First, I have to pay tribute to Brother Bob, and to his endless patience in answering to some trivial questions. Although I'm also involved in teaching, I'm far less tolerant to something that have to be basic knowledge in computer science (like binary numbers representation - a secondary school knowledge). My respect!

Let's back to topic... The performance drop caused by double precision is overestimated in this thread. Generally speaking, it is always better to use SP instead of DP if it is possible, but the impact of DP calculation could be well masked by compiler's optimization. On the other hand, when we are talking about GPUs, we are talking about very massive parallelism using architecture with very deep pipeline. If there is no stalls, no dependencies and a compiler is perfectly done its job, the execution time is 1 clock for each instruction. Also, different GPUs have different architecture. For example, Fermi uses two SP units to perform DP operation, while Kepler has separate DP units (the number varies from series to series). So, it is very hard to predict performance.

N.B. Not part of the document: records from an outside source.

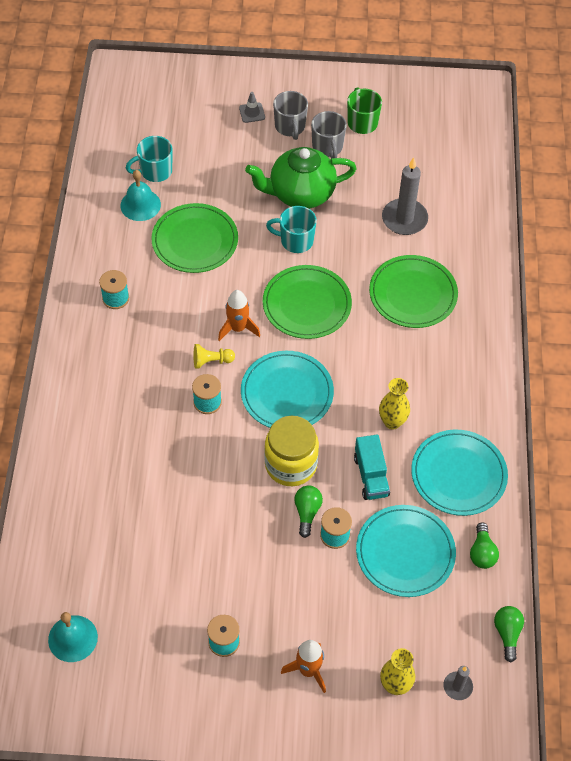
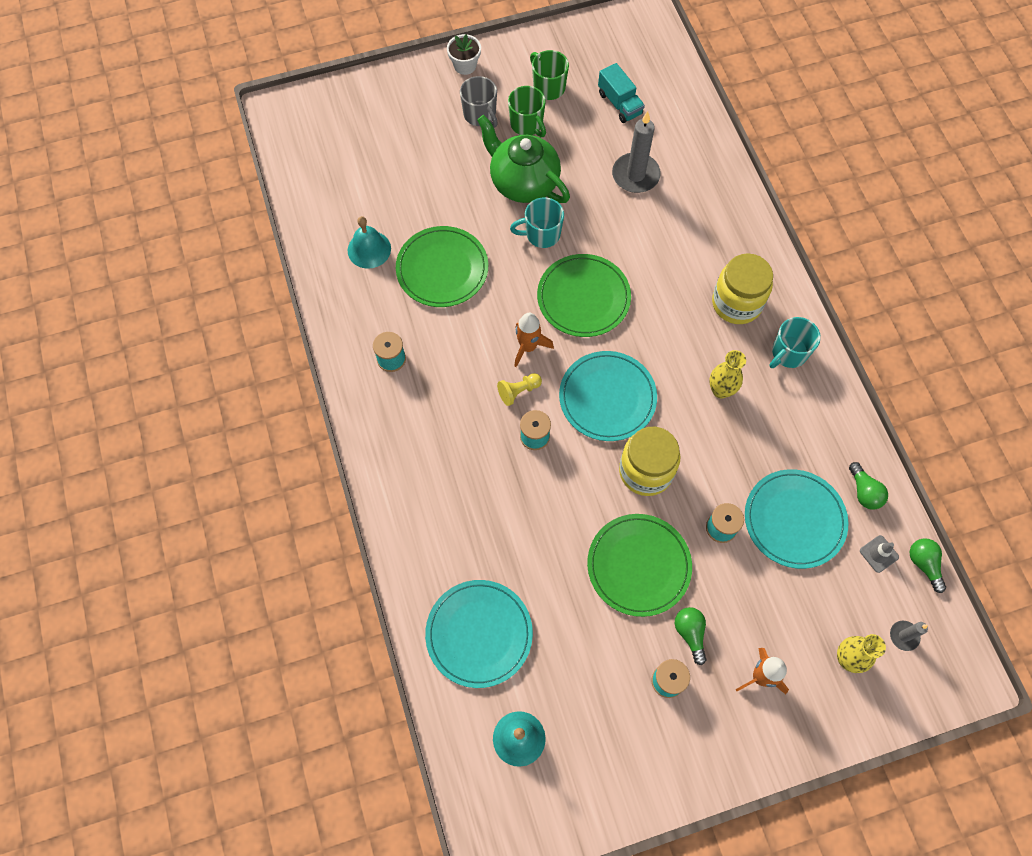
camera: 20 degrees left, 10 degrees up
turquoise mug [126,136,172,182] -> turquoise mug moved to [769,317,821,368]
grey traffic cone [239,92,265,123] -> grey traffic cone moved to [860,535,899,573]
green teapot [245,147,357,209] -> green teapot turned 75 degrees clockwise [477,115,570,203]
green light bulb [294,485,323,538] -> green light bulb moved to [675,607,707,665]
grey mug [311,111,347,158] -> green mug [508,86,546,137]
turquoise truck [354,434,390,500] -> turquoise truck moved to [598,63,645,123]
green plate [369,255,458,328] -> green plate moved to [587,514,692,617]
turquoise plate [411,429,508,516] -> turquoise plate moved to [425,580,533,688]
none -> white flower pot [447,34,481,75]
none -> yellow jar [712,253,773,324]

The major problems with DP calculation are: they are not widely supported and transcendental functions are always calculated with SP. The second problem is very serious, since even on the mighty graphics cards GLSL cannot calculate trigonometry accurately. CUDA and OpenCL overcome the problem by software emulation and the price is longer execution time. HW implementation enables transcendental function execution in a single clock (but only in single precision).

It is worth to mention (since somebody asked if SP is guaranteed) that all new graphics cards should be fully IEEE754 complaint. I can firmly claim that for NV cards since G80 (which means in last 7 years). But older cards are not. So be careful if you have to deal with older cards.

SP is not adequate for many purposes (precision of just 6-7 decimal digits), but it is almost certainly enough for visualization. My recommendation is to perform all precision-critical calculation on CPU using DP, but downcast values to SP before sending to GPU. After tons of tricks and optimizations, I have succeeded to visualize Earth's surface with precision of 1e-6m with just SP calculation in GPU. It is a very precise scientific visualization using WGS84 ellipsoid. So, if it works for me for the terrain at least three orders of magnitude greater than yours, there is no doubt it can works for you too.

#5064985 Programming in OpenGL 4 with a netbook, it is posible?

Posted by Aks9 on 26 May 2013 - 09:01 AM

At least under linux I can use GLSL 1.0 on my Atom N550 netbook (which has said GM3150). Performance is obviously questionable at best.

Wow! That's a miraculous achievement of GM3150. smile.png

Let's remember, GL2.0 requires GLSL 1.1 (or tu be more precise 1.10.xx).

GLSL 1.0 is a predecessor of GLSL exposed in the time of GL1.4 to announce arrival of new era. The interface to shaders is not the same as in GLSL 1.1 and other successors. That's what I meant when said ancient  interface.